Natalia mencari-cari ke dalam rumah.
“Kak Jalal
ke Rangkasbitung, Bu. Di sana sedang ada panen raya. Yah, Kak Jalal kayaknya
tertarik untuk kembali ke bisnis pertanian.”
Mereka
berjalan ke ruang keluarga. Mereka duduk. Jodha dengan hati-hati mencari kursi
yang nyaman untuk duduk.
“Hati-hati,”
Natalia mengingatkan.
Jodha
mengangguk dan tersenyum sambil memegangi pinggangnya, seolaholah menahan beban
berat si bayi di dalam perutnya.
“Sudah
di-USG?” Natalia penasaran.
“Lelaki atau
perempuan?” kali ini Pak Hari yang tidak sabar.
“Kak Jalal
nggak mau bayinya di-USG. Nanti nggak surprise. Perempuan atau laki-laki, kita
terima saja sebagai karunia Ilahi.”
Pak Hari dan
Natalia saling pandang dan tersenyum. Kemudian mereka berdua seperti sedang
menyuruh untuk memulai percakapan dengan topik yang baru. Jodha memperhatikan
mereka.
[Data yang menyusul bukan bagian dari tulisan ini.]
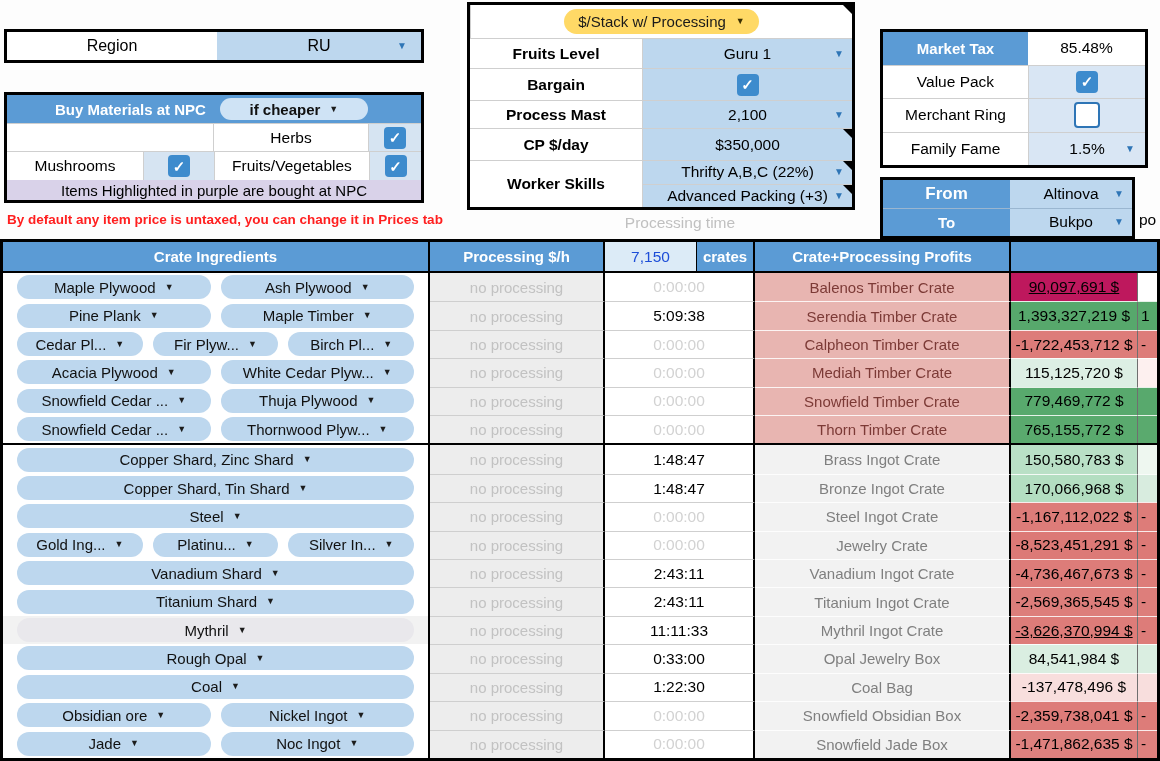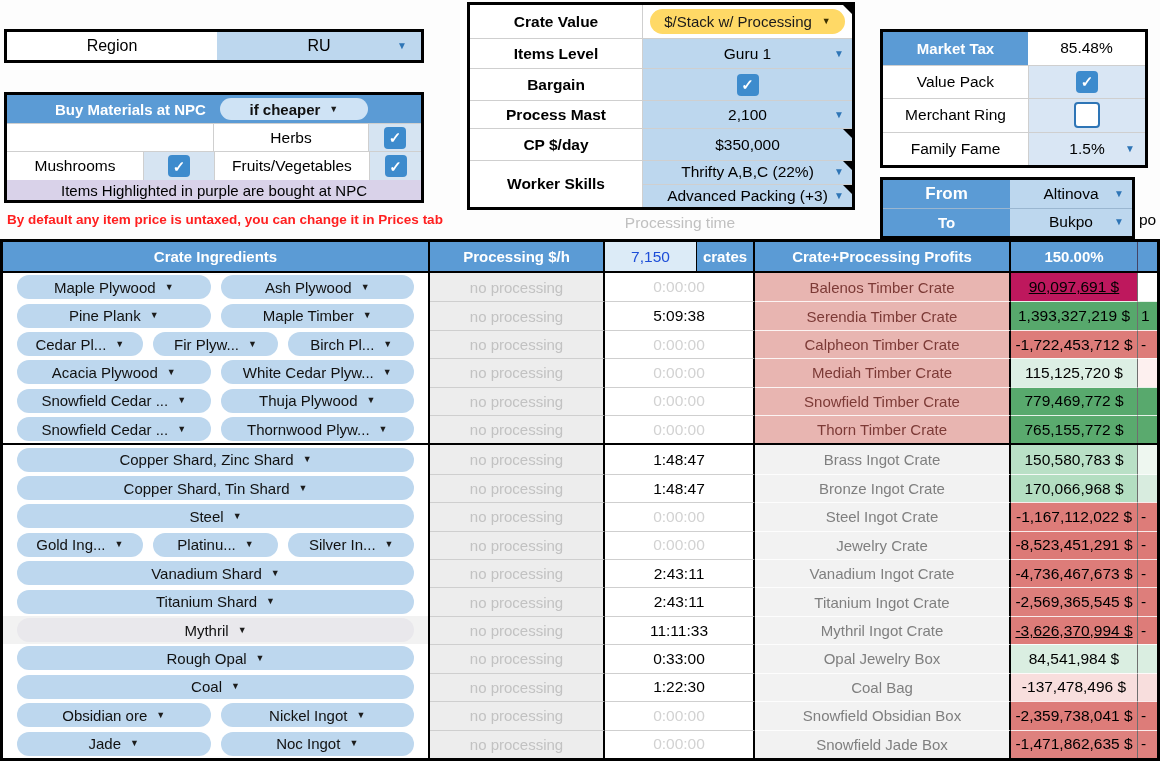"Crate Value" div.flex { html: <div>Crate Value</div> -> none }
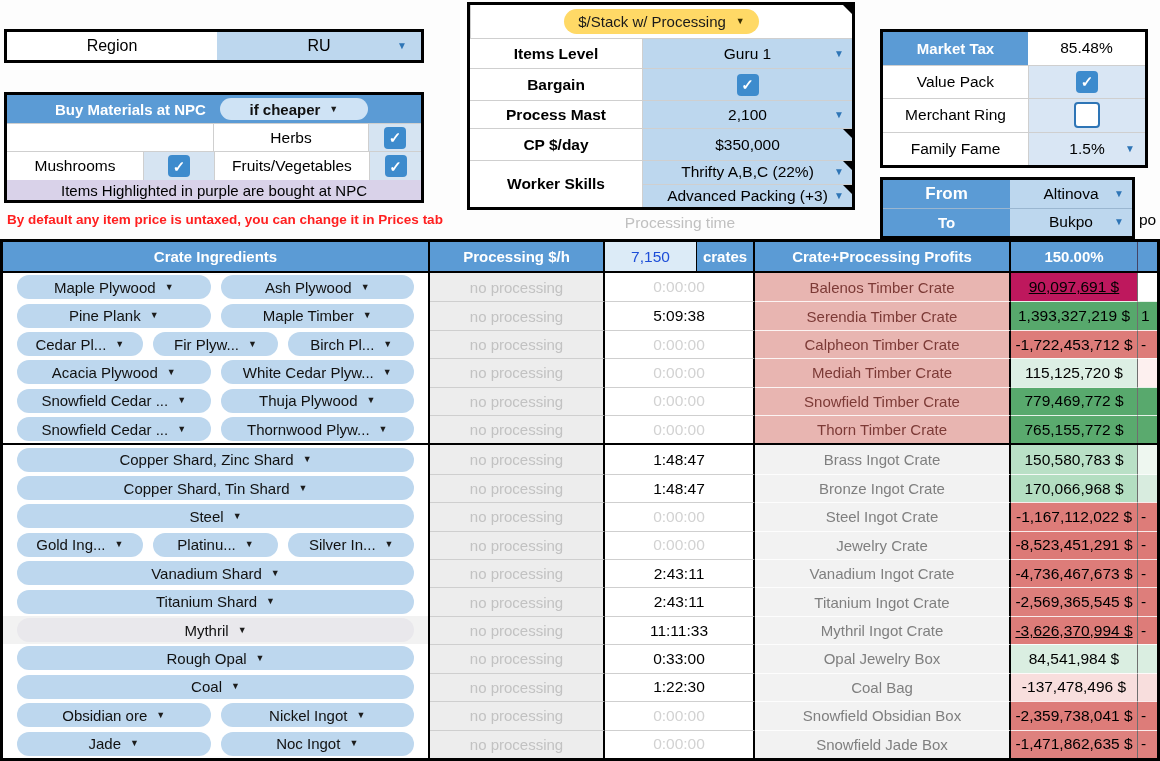"Items Level" div.flex { text: Items -> Fruits }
Ada apa gerangan?
“Kenapa,
Pak?” Jodha menyelidik.
“Itu ...”
Pak Hari ragu-ragu.
“Itu apa,
Pak?” Jodha tersenyum lucu.
“Papa ini!
Ngomong itu saja susah!” Natalia tertawa. “Itu, rencana kamu membangun klinik
Asy Syifa!” Natalia menegaskan.
“Oh, itu.
Insya Allah,” Jodha menerawang. “Tapi….”
“Tapi,
kenapa?” Pak Hari cemas menanti kelanjutan kalimat anaknya yang pernah
disia-siakannya.
“Aduh,
gimana ya? Mestinya ada Kak Jalal. Biar enak membicarakannya,”
Jodha
merasakan perutnya mulas. Dia mengelus-elus perutnya.
“Kenapa, Jodha?
Mulas?” Natalia cemas.
“Iya…..”
“Katanya
minggu depan?” Pak Hari panik.
Jodha
tersenyum. “Kayaknya belum saatnya. Masih mulas biasa,” katanya menenangkan
kedua orangtuanya.
“Bener?”
Natalia meminta kepastian.
Jodha
mengangguk.
“Oke.
Sekarang kita bicarakan lagi soal klinik Asy Syifa!” Pak Hari serius.
Jodha
mengangguk-angguk.
“Bagaimana?”
Pak Hari sudah tidak sabar.
Bola mata Jodha
menerawang jauh. “Aku ingin sekali mempunyai klinik Asy Syifa. Ini semua demi
almarhumah Bik Eti, orang yang aku anggap seperti ibu kandung sendiri. Beliau
sakit karena tidak mampu pergi ke dokter. Andai saja saat itu ada klinik yang
khusus membantu orang-orang miskin untuk berobat, Bik Eti pasti tertolong
jiwanya,” dia mengenang masa lalunya dengan pedih. Air mata menggenang di kedua
bola matanya. “Tapi, pembangunannya mesti ditunda tahun depan. Tanahnya saja
belum dibeli,” Jodha menjelaskan dengan sedih.
“Jodha,
sudahlah, jangan mengingat-ingat masa lalu lagi,” Natalia ikut sedih.
“Sekarang,
konsentrasikan saja pada apa yang akan kamu kerjakan sekarang. Insya Allah,
mimpi kamu memiliki klinik itu akan terwujud,” Natalia menggenggam tangannya. “Kami
akan membantu mewujudkannya.”
“Terlalu
mahal biayanya. Kak Jalal dan aku nggak akan sanggup.”
“Soal biaya
tidak ada masalah. Papa yang akan menanggungnya. Anggap saja ini hadiah dari
Papa buat kamu. Iya, kan Pa?” Natalia menatap suaminya.
“Mamamu
betul,” Pak Hari tersenyum.
Jodha
tertegun.
“Kenapa?
Kamu keberatan?” Pak Hari agak kecewa.
“Harus
dibicarakan dulu dengan Kak Jalal, Pak….”
“Apa Jalal
akan keberatan?” Pak Hari mendesak terus. “Bukankah kamu berhak dengan segala
yang Papa miliki? Buat siapa lagi semua yang Papa miliki ini, kecuali kamu?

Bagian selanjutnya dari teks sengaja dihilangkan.